Editor's note: An earlier version of this post included a graph that inadvertently made use of misleading historical stock market data. It has since been corrected and the author apologies for the error.

Statistics Canada surprised a lot of observers last week when it declared that income inequality in Canada is on the way down.

According to their newly published figures, the share of incomes going to the top 1% of income earners in Canada declined from 12.1% to 10.3% between 2006 and 2012. It is the first prolonged period since 1982 where the bottom 99% of income earners in Canada actually gained any ground on the very wealthy.

There is definitely some good news here. Median incomes of the bottom 99% in Canada rose nearly 5% between 2006 and 2012—from $28,900 to $30,300. After a dismal few decades, median incomes for the majority of Canadians are now 3.6% higher than they were in 1982 (adjusted for inflation). The bottom 99% have nothing on the top 1%, whose median incomes rose nearly 50% between 1982 and 2012—soaring from $200,100 to $299,000—but at least it’s a positive change from perennial wage stagnation.

The bad news is that the slight overall drop in inequality in the past six years has much more to do with the volatility of Canada’s resource sector than to any structural changes in the Canadian economy. To put it simply, falling commodity prices have disproportionately affected the wealthy, which has exaggerated the appearance of narrowing inequality.

Top incomes in Canada track the stock market in general, but the relationship between top incomes and Canadian energy stocks is especially clear—in statistical terms, the correlation between average incomes of the top 1% and the average annual performance of energy equities in Canada is 0.98 out of 1 over the past ten years for which we have data.

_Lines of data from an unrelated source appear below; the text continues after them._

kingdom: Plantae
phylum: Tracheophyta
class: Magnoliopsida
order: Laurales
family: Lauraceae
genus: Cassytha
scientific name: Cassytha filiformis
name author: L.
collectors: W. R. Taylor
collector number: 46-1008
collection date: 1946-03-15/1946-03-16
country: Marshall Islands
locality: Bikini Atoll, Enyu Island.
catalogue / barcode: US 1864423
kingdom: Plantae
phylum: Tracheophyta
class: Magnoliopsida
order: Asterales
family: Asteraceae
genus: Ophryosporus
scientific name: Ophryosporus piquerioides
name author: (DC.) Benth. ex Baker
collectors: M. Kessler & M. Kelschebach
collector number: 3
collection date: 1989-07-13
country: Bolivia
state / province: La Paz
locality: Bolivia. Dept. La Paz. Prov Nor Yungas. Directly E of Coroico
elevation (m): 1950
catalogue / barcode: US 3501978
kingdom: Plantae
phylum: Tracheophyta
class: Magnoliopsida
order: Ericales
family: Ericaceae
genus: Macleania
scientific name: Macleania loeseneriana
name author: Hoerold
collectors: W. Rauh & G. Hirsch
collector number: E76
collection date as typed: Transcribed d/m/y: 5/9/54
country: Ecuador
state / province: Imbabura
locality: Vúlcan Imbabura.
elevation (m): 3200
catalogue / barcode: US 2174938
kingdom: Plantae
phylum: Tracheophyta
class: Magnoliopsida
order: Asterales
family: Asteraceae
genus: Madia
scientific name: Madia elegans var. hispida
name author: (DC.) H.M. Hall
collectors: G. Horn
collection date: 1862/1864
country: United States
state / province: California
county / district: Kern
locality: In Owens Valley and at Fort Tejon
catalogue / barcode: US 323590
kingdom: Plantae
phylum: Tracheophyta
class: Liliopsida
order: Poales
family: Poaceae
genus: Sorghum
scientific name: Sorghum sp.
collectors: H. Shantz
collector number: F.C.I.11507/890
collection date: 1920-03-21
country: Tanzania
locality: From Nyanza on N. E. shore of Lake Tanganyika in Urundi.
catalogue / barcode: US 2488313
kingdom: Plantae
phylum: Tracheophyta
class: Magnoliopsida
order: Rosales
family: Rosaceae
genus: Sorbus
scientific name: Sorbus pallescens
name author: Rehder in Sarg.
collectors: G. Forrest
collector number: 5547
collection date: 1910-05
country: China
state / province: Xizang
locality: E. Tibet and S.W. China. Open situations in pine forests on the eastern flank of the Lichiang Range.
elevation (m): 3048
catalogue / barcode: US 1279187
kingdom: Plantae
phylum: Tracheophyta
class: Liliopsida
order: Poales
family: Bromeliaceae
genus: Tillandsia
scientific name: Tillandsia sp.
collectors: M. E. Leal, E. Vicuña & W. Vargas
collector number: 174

When the energy sector struggles, top incomes take a hit. And when the wealthy lose income, income inequality drops too.


Unadjusted for inflation. Sources: CANSIM 204-0001 and Yahoo Finance

Top incomes have dropped in most provinces since 2006, but it's the Western resource provinces where top incomes—and income inequality—have dropped the most. The share of incomes going to the top 1% of Albertans declined 27% between 2006 and 2012, compared to 15% nationally. The runners up? Saskatchewan and British Columbia. Every other province experienced declines in inequality below the national average, presumably due to proportionately smaller reliance on the energy sector.

The relationship between stock performance and the income share of the top 1% also holds in the US. Inequality south of the border increased significantly between 2006 and 2012, which tracks the US stock market very closely (correlation of 0.84 out of 1). Whereas commodity prices dipped in 2011, pulling inequality in Canada down, the Dow Jones experienced big gains, which widened the gap between the rich and the rest in the US.

Bottom line: the real story from last week’s Stats Can report isn’t that Canada is turning the tide on inequality, but that the energy sector is a key driver of income inequality in Canada. Massive investment in the oil sands has benefited the wealthiest earners to the exclusion of most other Canadians, and those immense gains have simply been reduced from their 2006 high.

The long-term trend in Canada is still towards greater inequality, as a new TD Bank report explains (PDF), and Alberta is still the most unequal province, which is exacerbated by new oil sands investments.

In other words, what’s good for the energy sector is good for Canada’s wealthy—and vice versa. However, no strong connection exists with the incomes of the bottom 99% of Canadian, even in cities like Calgary. Does that really justify such incredible investment in the oil sands? It’s a debate we should be having.